Mechanical and vascular mechanisms are the two most frequently cited hypotheses explaining the damages in choroidal ruptures. During a closed-globe injury, the eyeball is first mechanically compressed and then rapidly hyperextended. The sclera’s tensile strength resists this compression. The retina is elastic and stretches during such an injury. However, Bruch’s membrane breaks because it does not have sufficient tensile strength or elasticity. The choriocapillaris is injured and bleeds into the sub-RPE and/or subretinal space. Such hemorrhage may hide the choroidal rupture initially. Over days, the blood clears and a whitish/yellowish, curvilinear, crescent-shaped subretinal streak is visible and concentric to the optic disk. Between 5 and 10 % of all blunt ocular trauma lead to indirect choroidal ruptures (Wagemann 1902).If there is a large amount of hemorrhage, surgery may be indicated with vitrectomy subretinal tissue plasminogen activator and gas displacement.

Over time, choroidal neovascularization (CNV) can develop. In most cases, the CNV involutes over time. Secretan et al. demonstrated that ruptures greater than 4000 μm in length and located within 1500 μm of the center of the fovea are more frequently associated with CNV (Secretan et al. 1998).
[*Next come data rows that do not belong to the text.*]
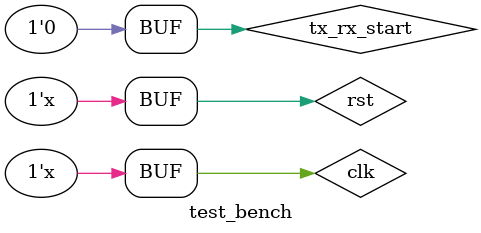
<source format=v>

module test_bench #(parameter BAUD_RATE=200000)();
  reg clk, rst;
  reg tx_rx_start;		//enable for uart transmission and recieving
  
  wire [7:0]uart_output_rx; //output data from UART rx
  wire tx_done;		//pulled high when data transmitting is completed
  wire rx_done;


 riscv_mmio_uart #(.BAUD_RATE(BAUD_RATE)) rmu(
 	clk,
 	rst,
 	tx_rx_start,		//enable for uart transmission and recieving s
  	uart_output_rx, 	//output data from UART rx
  	tx_done,		//pulled high when data transmitting is completed
 	rx_done		//pulled high when data recieving is completed
);
  
  initial
  clk = 1;		// clk time period = 10 ps
  
  always
  #5 clk = ~clk;
  
  initial
  begin	
	rst = 1; #50 tx_rx_start=1;
	#720 tx_rx_start=0;	// sw x6,60(x3)	 
	#10 rst=0 ;  
	#1 rst='x;	// lw x0,60(x3)

	
	#109 rst=0 ;  
	#1 rst='x;	// sw x10,40(x2)

	#109 rst=0 ;  
	#1 rst='x;	// lw x5,40(x2)

  end
endmodule


</source>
In about 30 %, the CNV may recur, with a serous or hemorrhagic pigment epithelial detachment, anytime following the formation of the choroidal rupture. If the rupture or CNV does not involve the foveal center, vision may not be affected. Late complications may also include migration of RPE cells, ERM (epiretinal membrane) formation, loss of photoreceptors, optic atrophy, and retinal detachment.

Fluorescein angiography demonstrates a crescent-shaped delay filling at the site of the choroidal rupture. Early on there is a hypoperfusion of the choroidal artery. Evidence of the choroidal rupture hyperfluorescent streak occurred in the late phase of the FA at the site of the choroidal rupture (Fig. 27.8a–c). In another case it is possible to observe besides the choroidal rupture and progressive hyperfluorescent lesion in the macular area corresponding to a secondary CNV (Fig. 27.9a–d). ICG may also disclose a hypofluorescent rim along the choroidal veins as signs of an increased permeability of the choriocapillaris. These feeder vessels seem to have a greater caliber and a higher tendency to proliferate and are therefore more resistant to photodynamic therapy (PDT) and selective feeder vessel treatment as demonstrated by us previously (Mennel et al. 2005). More recently some case reports have been published treating this secondary CNV with anti-VEGF therapy such as bevacizumab or ranibizumab (Janknecht 2011; Piermarocchi and BenettiE 2011).

SD-OCT highlights the cross-sectional features of choroidal ruptures. The first case demonstrated a mounted subretinal lesion corresponding with fibrovascular scar tissue and some fluid underneath and inside the retina showing an active CNV secondary to a choroidal rupture (Fig. 27.9e–f).

In the second case, there was an irregular hyporeflective vertical failure corresponding to the choroidal rupture and a hyperreflective band radiating from the subretinal space through the entire neuroretina to the retinal surface, indicating a transretinal migration of fibrovascular cells (Fig. 27.10a, b).

The term “Valsalva retinopathy” was first used in 1972 by Duane to describe preretinal hemorrhages secondary to a sudden increase of intrathoracic pressure, in association after vomiting, coughing, heavy lifting, or straining stool, although in some instances no initiating event can be ruled out (Duane 1972). After the Valsalva maneuver, a sudden rise in the intraocular venous pressure causes retinal capillaries to spontaneously rupture; the consequence is the hemorrhage. A well-circumscribed, round, or dumbbell-shaped mound of preretinal blood is seen in or near the central macular area.

The most common site for this hemorrhage is the posterior pole, where the premacular bursa provides a preexisting anatomic space (Foos 1972). In addition the ILM (internal limiting membrane) has no firm attachments to the retina at the posterior pole, thus predisposing hemorrhagic detachments between both layers (Fig. 27.11a, b).